Joel's gut felt full of lead. There would be no happy ending today, tomorrow, or ever. There'd never be a future when everything was okay.

But maybe there'd never been an okay past either. Maybe things had only seemed okay because he was a middle-class white dude born into a stable society. Still, how could he have forgotten the fragility of normalcy, when Dad had barely survived the Terezín concentration camp as a child, and most of Mom's cousins had been machine-gunned at Babyn Yar?

The Vice President banged his gavel and declared the session ended. Joel pressed his face against Archie's warm, smooth coat and let out what felt like the longest breath of his life.

"We made it," Daniel said.

Had they, though?

Joel turned off the TV, then ran his hands over his face, which felt like it had aged ten years in twenty-four hours.

Daniel let loose a yawn that verged on a roar. "Are we still Zoom'ing tomorrow night? I mean, tonight?"

"Honestly, as much as I'd love to see your face, I don't think my face will be presentable on so little sleep."

"You'll look wonderful to me no matter what, Joel."

He opened his mouth to say Awww, but his voice caught in his throat. Such assumptions were easy for Daniel, who'd always been gorgeous and probably still was. "How about we text tomorrow—later today—and set up a new time?"

"Sounds great. Now go to bed."

"Goodnight, Daniel."

He hung up and pressed the phone to his chest for a long moment. Then he followed Florey and Archie upstairs, through the kitchen, and out the sliding door to the backyard.

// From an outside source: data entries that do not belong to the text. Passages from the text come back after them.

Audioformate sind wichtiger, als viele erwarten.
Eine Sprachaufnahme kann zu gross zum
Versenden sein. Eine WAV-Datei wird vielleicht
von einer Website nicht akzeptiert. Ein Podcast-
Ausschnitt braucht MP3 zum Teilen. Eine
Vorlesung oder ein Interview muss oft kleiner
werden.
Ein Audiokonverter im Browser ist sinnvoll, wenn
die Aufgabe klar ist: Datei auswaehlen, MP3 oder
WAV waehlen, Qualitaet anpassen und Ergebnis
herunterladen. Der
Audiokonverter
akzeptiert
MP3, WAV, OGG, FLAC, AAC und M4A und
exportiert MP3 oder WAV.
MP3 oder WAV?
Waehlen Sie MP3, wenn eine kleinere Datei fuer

Outside, the dogs snuffled through the dried leaves and pale-brown grass for the perfect place to pee. Joel watched them from the deck steps and breathed in the cold, sharp air. Then, out of habit, he patted his sweatpants for his phone, ready to scan for the next cataclysm, because surely this nightmare wasn't over.

His pockets were empty. Right, he'd set the phone on the counter with his empty coffee cup. He turned to fetch it, then stopped, his knees suddenly shaky.

He sat down hard on the top stair and squeezed his eyes shut. All around him, the neighborhood abided in a stillness, a peace, that felt like a lie.

Alone at last, offline at last, Joel wept.